What needs to be done →
Return every line from the one with "right elbow: (646, 428, -12)" through the one with "right shoulder: (1363, 579, 7)", inclusive, exactly as it appears below.

[Joint position lists]
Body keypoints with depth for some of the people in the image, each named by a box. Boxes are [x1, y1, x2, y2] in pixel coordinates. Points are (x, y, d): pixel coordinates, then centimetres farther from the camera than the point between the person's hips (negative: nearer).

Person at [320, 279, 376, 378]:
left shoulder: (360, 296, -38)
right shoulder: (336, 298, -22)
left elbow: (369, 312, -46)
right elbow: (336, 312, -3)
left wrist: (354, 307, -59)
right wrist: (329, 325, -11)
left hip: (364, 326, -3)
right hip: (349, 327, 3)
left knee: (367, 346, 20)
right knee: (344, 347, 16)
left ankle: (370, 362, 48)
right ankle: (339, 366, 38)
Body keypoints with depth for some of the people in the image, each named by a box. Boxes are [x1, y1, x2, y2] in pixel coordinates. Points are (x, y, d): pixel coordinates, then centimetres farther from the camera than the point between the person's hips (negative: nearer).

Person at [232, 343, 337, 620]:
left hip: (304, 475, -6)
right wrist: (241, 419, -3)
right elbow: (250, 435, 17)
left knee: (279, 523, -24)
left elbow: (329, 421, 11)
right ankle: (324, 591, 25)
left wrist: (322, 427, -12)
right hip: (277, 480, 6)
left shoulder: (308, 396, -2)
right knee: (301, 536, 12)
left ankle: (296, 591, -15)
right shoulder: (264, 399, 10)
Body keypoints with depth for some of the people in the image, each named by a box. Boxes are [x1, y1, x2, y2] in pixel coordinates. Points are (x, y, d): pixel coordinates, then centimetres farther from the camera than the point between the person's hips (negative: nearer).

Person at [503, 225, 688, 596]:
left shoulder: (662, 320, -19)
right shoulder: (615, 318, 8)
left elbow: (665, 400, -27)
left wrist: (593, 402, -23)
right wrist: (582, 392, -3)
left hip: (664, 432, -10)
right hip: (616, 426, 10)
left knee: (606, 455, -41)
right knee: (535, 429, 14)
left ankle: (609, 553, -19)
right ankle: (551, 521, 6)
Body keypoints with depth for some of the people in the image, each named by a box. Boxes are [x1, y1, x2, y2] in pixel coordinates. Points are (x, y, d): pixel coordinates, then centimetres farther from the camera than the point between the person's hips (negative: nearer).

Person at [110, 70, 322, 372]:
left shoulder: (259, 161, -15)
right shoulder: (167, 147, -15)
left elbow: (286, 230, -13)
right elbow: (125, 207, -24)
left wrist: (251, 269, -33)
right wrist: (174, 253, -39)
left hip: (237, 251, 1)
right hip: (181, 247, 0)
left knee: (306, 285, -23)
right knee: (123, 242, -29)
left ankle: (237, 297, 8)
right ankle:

...

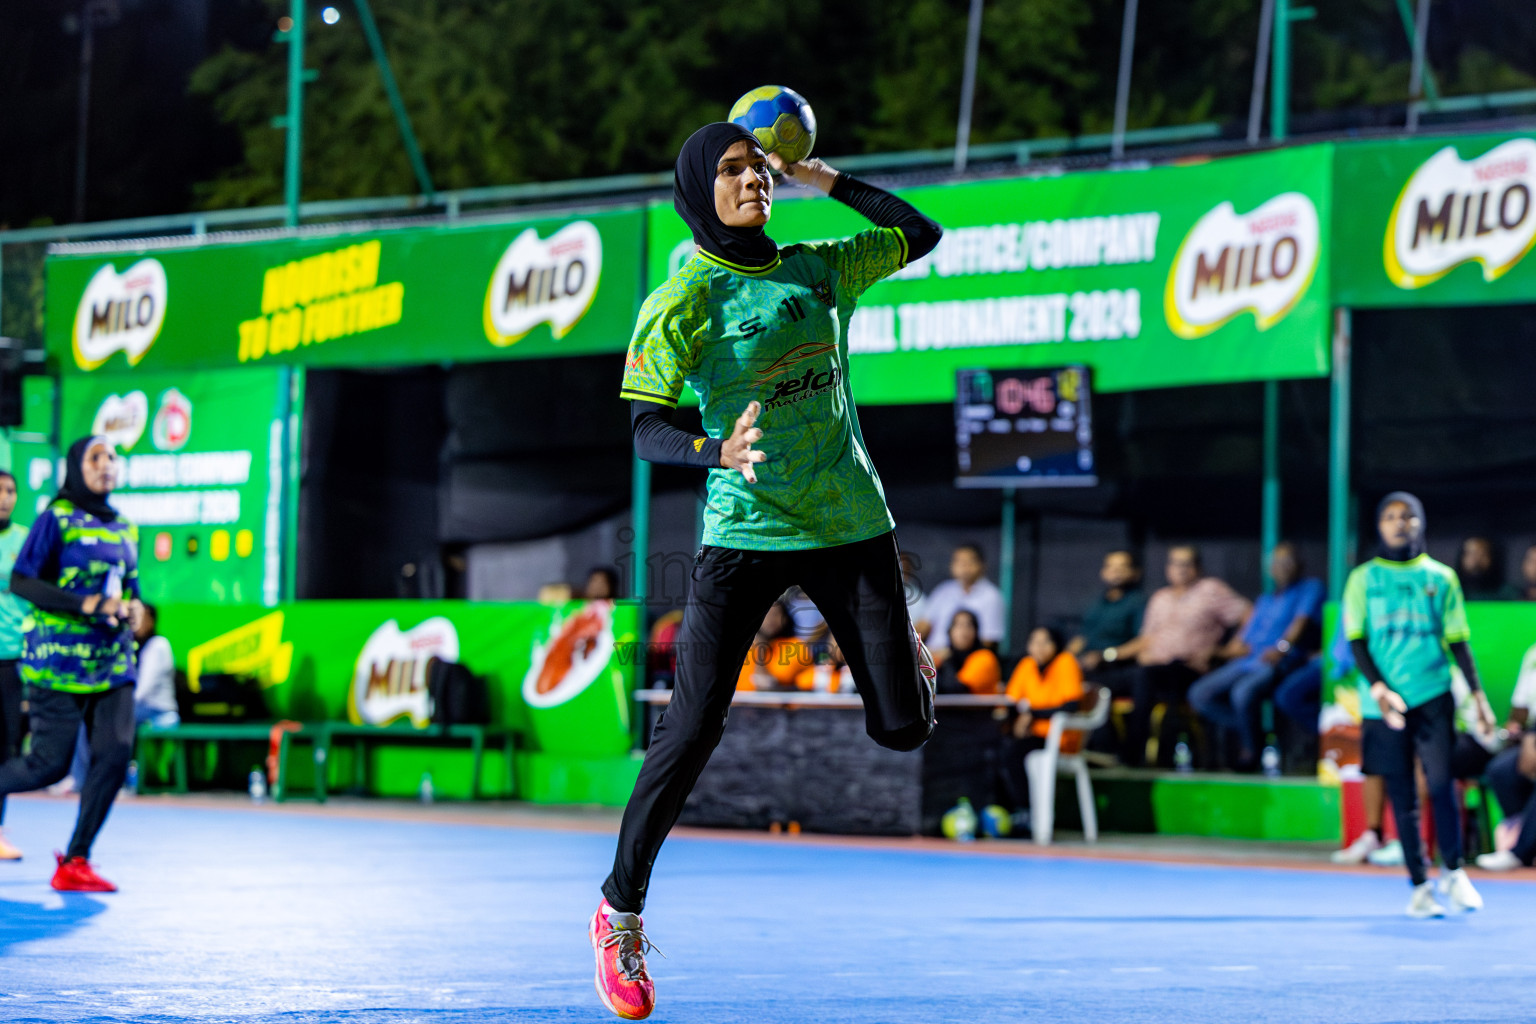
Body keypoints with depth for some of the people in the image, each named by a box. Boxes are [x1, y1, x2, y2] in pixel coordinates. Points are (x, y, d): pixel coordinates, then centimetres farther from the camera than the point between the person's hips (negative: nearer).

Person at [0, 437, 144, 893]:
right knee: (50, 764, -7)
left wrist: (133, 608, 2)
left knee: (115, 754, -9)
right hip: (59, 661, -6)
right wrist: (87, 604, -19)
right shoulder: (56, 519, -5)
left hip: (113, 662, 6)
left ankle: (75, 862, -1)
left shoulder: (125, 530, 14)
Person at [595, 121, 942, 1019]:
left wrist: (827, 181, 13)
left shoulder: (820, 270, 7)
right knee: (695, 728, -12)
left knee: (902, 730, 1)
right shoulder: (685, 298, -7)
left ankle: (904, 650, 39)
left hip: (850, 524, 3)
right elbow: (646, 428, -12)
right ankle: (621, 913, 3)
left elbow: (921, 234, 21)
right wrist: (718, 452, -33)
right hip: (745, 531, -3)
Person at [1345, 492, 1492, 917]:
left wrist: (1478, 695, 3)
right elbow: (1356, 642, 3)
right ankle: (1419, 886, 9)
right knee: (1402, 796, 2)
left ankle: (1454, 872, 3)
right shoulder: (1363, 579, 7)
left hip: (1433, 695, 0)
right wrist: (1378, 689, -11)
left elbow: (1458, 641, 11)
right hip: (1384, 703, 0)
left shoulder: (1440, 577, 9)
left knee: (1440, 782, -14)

Solution below →
right elbow: (646, 428, -12)
right ankle: (621, 913, 3)
left elbow: (921, 234, 21)
right wrist: (718, 452, -33)
right hip: (745, 531, -3)
Person at [1345, 492, 1492, 917]:
left wrist: (1478, 695, 3)
right elbow: (1356, 642, 3)
right ankle: (1419, 886, 9)
right knee: (1402, 796, 2)
left ankle: (1454, 872, 3)
right shoulder: (1363, 579, 7)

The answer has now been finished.